20. Yet another ruling Bhagwan v. State of Maharashtra, AIR 1979 SC 1120 : (1979 Cri LJ 924), was cited in which sentence of three years of an accused convicted under S.409, I.P.C., who had already undergone five months imprisonment, was reduced by the Supreme Court to already undergone but the sentence of fine was maintained, considering the circumstances, that the accused was a new and inexperienced hand who had been made a scapegoat. In that ruling also it is not clear as to what was the amount defalcated or what was the sentence of fine. The appellant Shankerlal Vishwakarma in the present case was not a new or inexperienced official but was a pretty senior and responsible officer and it did not at all behove him to commit the kind of offences committed by him.

21. Two more rulings Dilbag Singh v. State of Punjab, AIR 1979 SC 680 : (1979 Cri LJ 636) and State of Madhya Pradesh v. Sarman, 1964 MPLJ 367 : (1965 (1) Cri LJ 511) concerning offence involving bodily injury offence under Section 34 Excise Act respectively, were cited, which are not apposite. One more case of the Supreme Court Ved Prakash v. Delhi Administration, AIR 1974 SC 2336 : (1975 Cri LJ 31), was cited. That was a case in which the accused had defalcated a sum of Rs. 8898/38 and who had during the pendency of appeal before the Supreme Court deposited Rs. 9,000/-. In those circumstances the Supreme Court while affirming the conviction of the accused under Section 409, I.P.C. had reduced the sentence from one year to the period already undergone and further the Supreme Court sentenced the appellant to a fine of Rs. 2,000/- in default, to further R.I. for three months. It is not known from the report of the ruling as to how much sentence the appellant had already undergone. Moreover, in the present case, the appellant has not deposited nor offered to deposit any money.
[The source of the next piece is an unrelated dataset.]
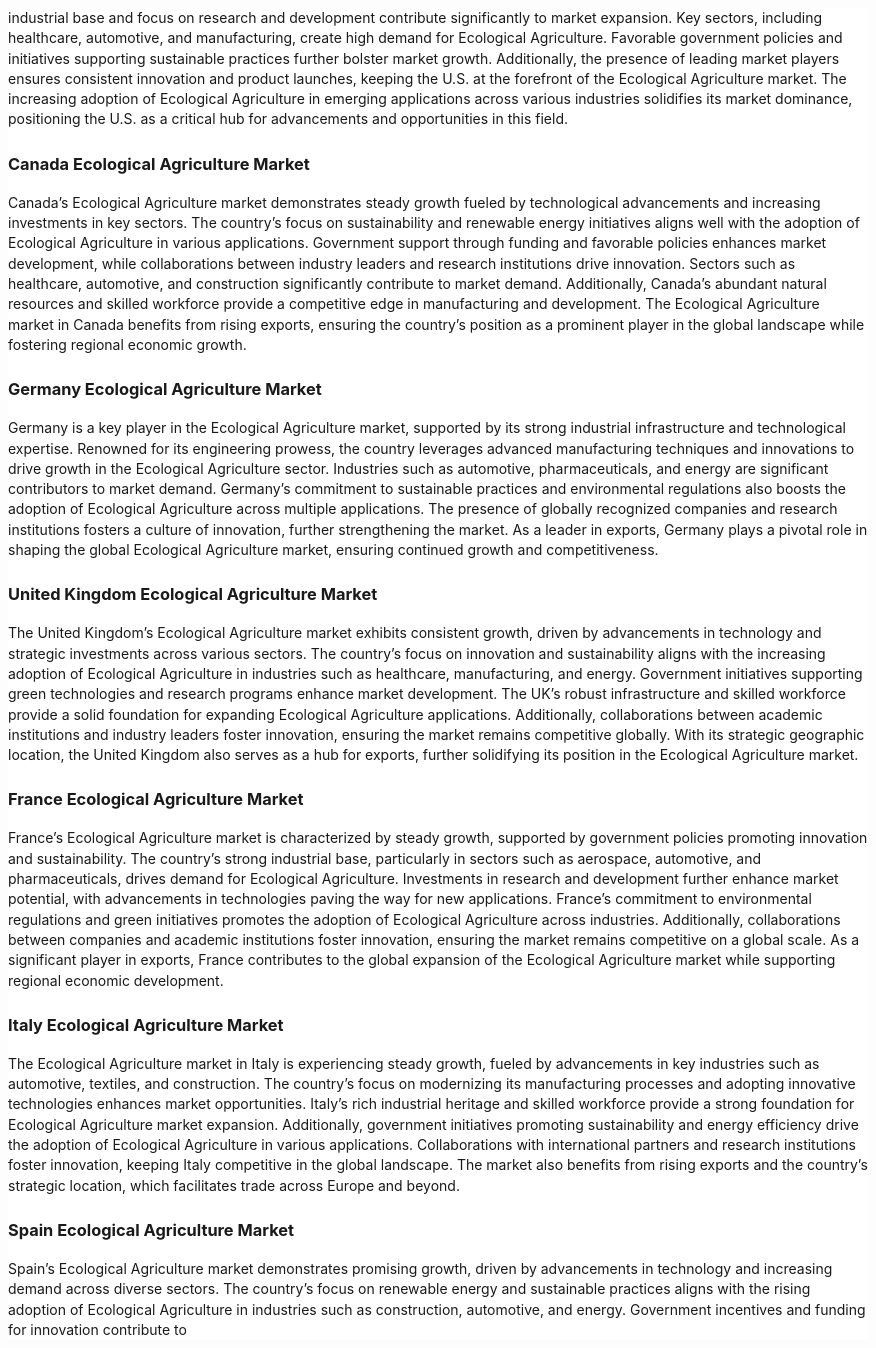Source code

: industrial base and focus on research and development contribute significantly to market expansion. Key sectors, including healthcare, automotive, and manufacturing, create high demand for Ecological Agriculture. Favorable government policies and initiatives supporting sustainable practices further bolster market growth. Additionally, the presence of leading market players ensures consistent innovation and product launches, keeping the U.S. at the forefront of the Ecological Agriculture market. The increasing adoption of Ecological Agriculture in emerging applications across various industries solidifies its market dominance, positioning the U.S. as a critical hub for advancements and opportunities in this field.</p><h3>Canada Ecological Agriculture Market</h3><p>Canada&rsquo;s Ecological Agriculture market demonstrates steady growth fueled by technological advancements and increasing investments in key sectors. The country&rsquo;s focus on sustainability and renewable energy initiatives aligns well with the adoption of Ecological Agriculture in various applications. Government support through funding and favorable policies enhances market development, while collaborations between industry leaders and research institutions drive innovation. Sectors such as healthcare, automotive, and construction significantly contribute to market demand. Additionally, Canada&rsquo;s abundant natural resources and skilled workforce provide a competitive edge in manufacturing and development. The Ecological Agriculture market in Canada benefits from rising exports, ensuring the country&rsquo;s position as a prominent player in the global landscape while fostering regional economic growth.</p><h3>Germany Ecological Agriculture Market</h3><p>Germany is a key player in the Ecological Agriculture market, supported by its strong industrial infrastructure and technological expertise. Renowned for its engineering prowess, the country leverages advanced manufacturing techniques and innovations to drive growth in the Ecological Agriculture sector. Industries such as automotive, pharmaceuticals, and energy are significant contributors to market demand. Germany&rsquo;s commitment to sustainable practices and environmental regulations also boosts the adoption of Ecological Agriculture across multiple applications. The presence of globally recognized companies and research institutions fosters a culture of innovation, further strengthening the market. As a leader in exports, Germany plays a pivotal role in shaping the global Ecological Agriculture market, ensuring continued growth and competitiveness.</p><h3>United Kingdom Ecological Agriculture Market</h3><p>The United Kingdom&rsquo;s Ecological Agriculture market exhibits consistent growth, driven by advancements in technology and strategic investments across various sectors. The country&rsquo;s focus on innovation and sustainability aligns with the increasing adoption of Ecological Agriculture in industries such as healthcare, manufacturing, and energy. Government initiatives supporting green technologies and research programs enhance market development. The UK&rsquo;s robust infrastructure and skilled workforce provide a solid foundation for expanding Ecological Agriculture applications. Additionally, collaborations between academic institutions and industry leaders foster innovation, ensuring the market remains competitive globally. With its strategic geographic location, the United Kingdom also serves as a hub for exports, further solidifying its position in the Ecological Agriculture market.</p><h3>France Ecological Agriculture Market</h3><p>France&rsquo;s Ecological Agriculture market is characterized by steady growth, supported by government policies promoting innovation and sustainability. The country&rsquo;s strong industrial base, particularly in sectors such as aerospace, automotive, and pharmaceuticals, drives demand for Ecological Agriculture. Investments in research and development further enhance market potential, with advancements in technologies paving the way for new applications. France&rsquo;s commitment to environmental regulations and green initiatives promotes the adoption of Ecological Agriculture across industries. Additionally, collaborations between companies and academic institutions foster innovation, ensuring the market remains competitive on a global scale. As a significant player in exports, France contributes to the global expansion of the Ecological Agriculture market while supporting regional economic development.</p><h3>Italy Ecological Agriculture Market</h3><p>The Ecological Agriculture market in Italy is experiencing steady growth, fueled by advancements in key industries such as automotive, textiles, and construction. The country&rsquo;s focus on modernizing its manufacturing processes and adopting innovative technologies enhances market opportunities. Italy&rsquo;s rich industrial heritage and skilled workforce provide a strong foundation for Ecological Agriculture market expansion. Additionally, government initiatives promoting sustainability and energy efficiency drive the adoption of Ecological Agriculture in various applications. Collaborations with international partners and research institutions foster innovation, keeping Italy competitive in the global landscape. The market also benefits from rising exports and the country&rsquo;s strategic location, which facilitates trade across Europe and beyond.</p><h3>Spain Ecological Agriculture Market</h3><p>Spain&rsquo;s Ecological Agriculture market demonstrates promising growth, driven by advancements in technology and increasing demand across diverse sectors. The country&rsquo;s focus on renewable energy and sustainable practices aligns with the rising adoption of Ecological Agriculture in industries such as construction, automotive, and energy. Government incentives and funding for innovation contribute to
22. Yet another ruling of the Supreme Court Tarsem Lal v. State of Haryana, AIR 1987 SC 806, was cited in which a Patwari who had accepted a bribe of Rs. 150/- and who had been sentenced to R.I. for 1 year and fine of Rs. 100/- under Section 161, I.P.C. and to R.I. for 2 years and fine of Rs. 150/- under Section 5(2) of the Corruption Act, was given relief in the sentence by the Supreme Court because appeal was being disposed of 14 years after the incident. The Supreme Court reduced the sentence to already undergone but maintained the sentences of fine. That was a case of petty official in which the bribe alleged to have been taken also small. In the present case the appellant, occupying a reasonable position of A.I.D.S., devoured a large sum of Rs. 27,555/-.

23. Considering the circumstances of the present case, where appellant Shankerlal Vishwakarma has undergone just 2 days' imprisonment, it is not possible to take any lenient view by reducing the sentence to already undergone. The appellant was a responsible officer and he cheated the Government of a large sum of money. The appellant never made any deposit of the money or even part thereof regarding which cheating was committed nor was such an offer made at the time of hearing of the appeals before us. It is also doubtful if the appellant would be in a position to pay back the sum of Rs. 27,555/-. No purpose would be served by visiting the appellant with some fine with a view to only reduce apart of the jail sentence. The jail sentence imposed on the appellant of one year for the offence under Section 5(1)(d)(2) of the Prevention of Corruption Act and of three years for offence under Section 420, I.P.C. appears to us to be adequate and proper.

24. For the forgoing reasons, criminal appeals 53/85 and 94/85 are allowed. The convictions and sentences of appellants Premchand Bagh, Ramesh Shankar, Datta-triya Deshpandey and Nand Kumar is these appeals are set aside and they are acquitted. Cr. Appeal No. 925/85 against the acquittal of respondents Rameshwar Dayal and Mahesh Chandra Bose is dismissed. The acquittals of these respondents are maintained.

25. The present appeal (Cr. Appeal No. 48/85) is partly allowed. The conviction and sentences of the appellant Shankerlal Vishwakarma for offences under Sections 120B, 409 and 467, I.P.C. are set aside. Conviction of this appellant for the offences under Sections 420, I.P.C. and 5(1)(d)(2) of the Prevention of Corruption Act, 1947 and sentence of R.I. for three years and 1 year respectively thereunder are maintained. He shall surrender and serve out the remaining sentence.